Dado racial em documento trabalhista é passo no combate a desigualdades

Coleta e tratamento desse dado são reivindicações antigas do movimento negro

FONTEFolha de São Paulo, por Cida Bento
Retrato da psicóloga Cida Bento, que é diretora-executiva do Ceert (Centro de Estudos das Relações de Trabalho e Desigualdades) (Foto: Zanone Fraissat/Folhapress)

Em 20 de abril de 2023, o governo federal sancionou lei que altera o Estatuto da Igualdade Racial para obrigar empregadores a incluir campo para identificação étnico-racial em documentos e registros trabalhistas, com utilização do critério de autoclassificação.

A coleta e o tratamento desse dado são reivindicações do movimento negro já de muito tempo, e no campo do trabalho isso se evidencia na obrigatoriedade da colocação do dado cor/raça no Cadastro Geral de Emprego e Desemprego (Rais/Caged), alcançada na década de 1990 por ação dos movimentos negro e sindical, que permitiram conhecer a condição de trabalho da população negra.

Igualmente foi possível naquela época fazer um corte nas políticas do FAT (Fundo de Amparo ao Trabalhador), do Ministério do Trabalho, introduzindo, entre outras, uma ação afirmativa para a formação de trabalhadores e trabalhadoras negras.

Nos planos nacionais de direitos humanos construídos no governo Fernando Henrique Cardoso, a obrigatoriedade desse dado já estava presente, mas o ápice dos debates se deu nas decisões da 3ª Conferência Mundial contra o Racismo, que ocorreu em Durban, África do Sul, em 2001, com robusta participação do movimento negro brasileiro.

Território de disputa num país majoritariamente negro e profundamente desigual, muitos segmentos têm interesse em ocultar a informação sobre cor/raça, seja para manter privilégios para um determinado grupo, seja para impedir a criação de políticas públicas antirracistas.

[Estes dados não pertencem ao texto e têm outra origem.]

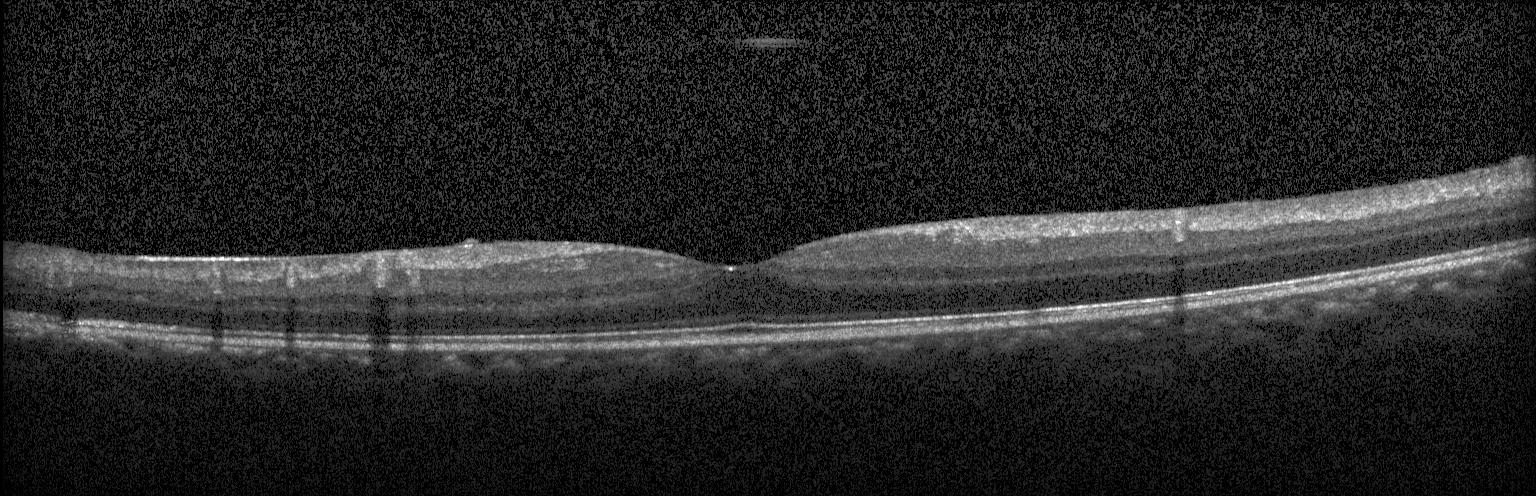

OCT B-scan — Dx: no choroidal neovascularization, diabetic macular edema, or drusen.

Foram as estatísticas de sexo, cor/raça e local de moradia produzidas pelo IBGE que revelaram, por exemplo, que, durante a pandemia, a população negra foi a mais afetada pelo desemprego, a que mais foi a óbito pela Covid-19 e a que menos pôde se resguardar em distanciamento, porque é majoritária nos serviços essenciais das cidades.

De outro lado, inúmeras iniciativas de instituições públicas e privadas revelam que, quando informada adequadamente sobre a importância do dado cor/raça para enfrentar as desigualdades, a população responde positivamente.

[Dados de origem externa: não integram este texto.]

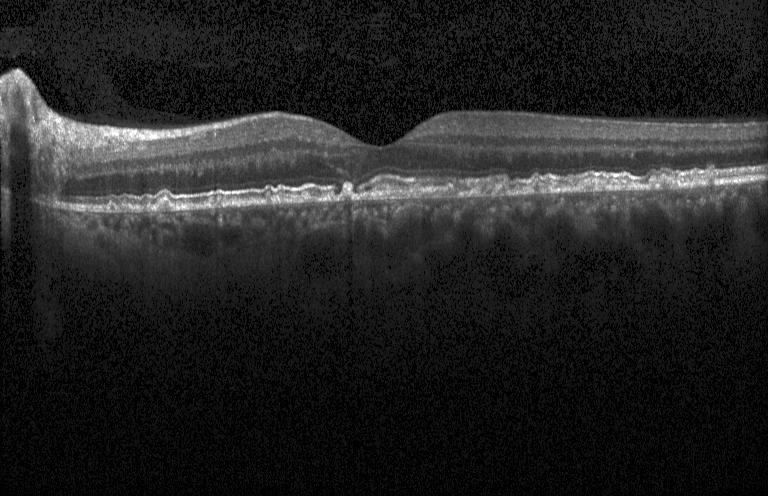
OCT B-scan showing multiple drusen.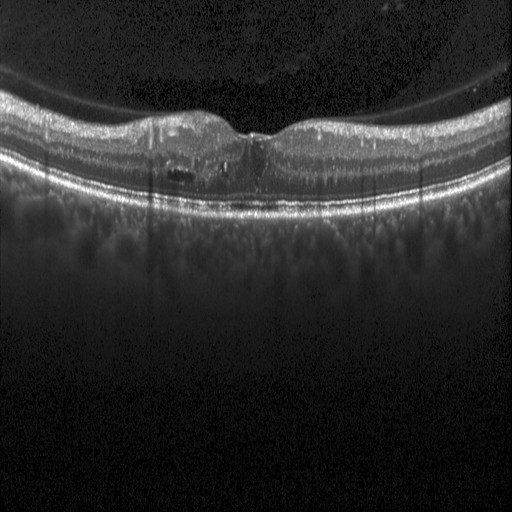

Retinal OCT cross-section showing DME.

Assim é que uma boa campanha de divulgação sobre raça/cor nos cadastros evita que situações surgidas na coleta do dado, nascidas do preconceito, se instalem e impeçam que essa informação seja incluída não mais como variável, mas como invariante, na descrição de uma população de usuários de determinados serviços oferecidos por instituições públicas, privadas ou da sociedade civil organizada.

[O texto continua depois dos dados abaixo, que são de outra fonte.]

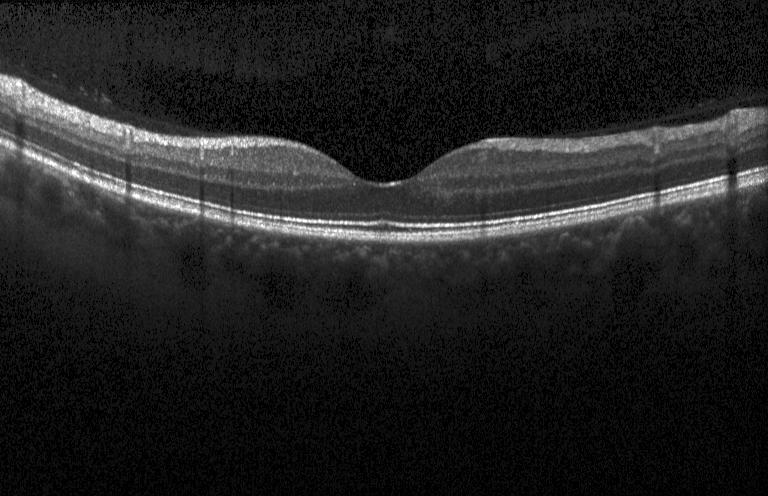

Optical coherence tomography scan. Impression: no evidence of CNV, DME, or drusen.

Dessa forma, uma importante lei como essa necessita de um plano de trabalho para sua implementação, considerando aí campanha de conscientização e informação, definição de passos e metas a serem realizados, tratamento dos dados e monitoramento periódico para observar se as mudanças na condição de desigualdade estão ocorrendo.

O dado cor/raça é imprescindível para a realização de censos em instituições e, quando feitos com a metodologia correta, aferem a demografia interna das organizações e permitem analisar a proporcionalidade em todos os níveis hierárquicos, envolvendo também pessoas LGBTQIAP+, pessoas com deficiência, mulheres, pessoas egressas do sistema prisional, pessoas refugiadas, possibilitando uma gestão institucional estratégica da equidade racial, com suas intersecções.

É nesse contexto que a colocação e o tratamento desse dado nos cadastros públicos e privados é um passo fundamental para a construção de políticas que enfrentem as desigualdades e também um marco precioso na construção de um país mais democrático, capaz de reconhecer e valorizar toda a riqueza de sua diversidade.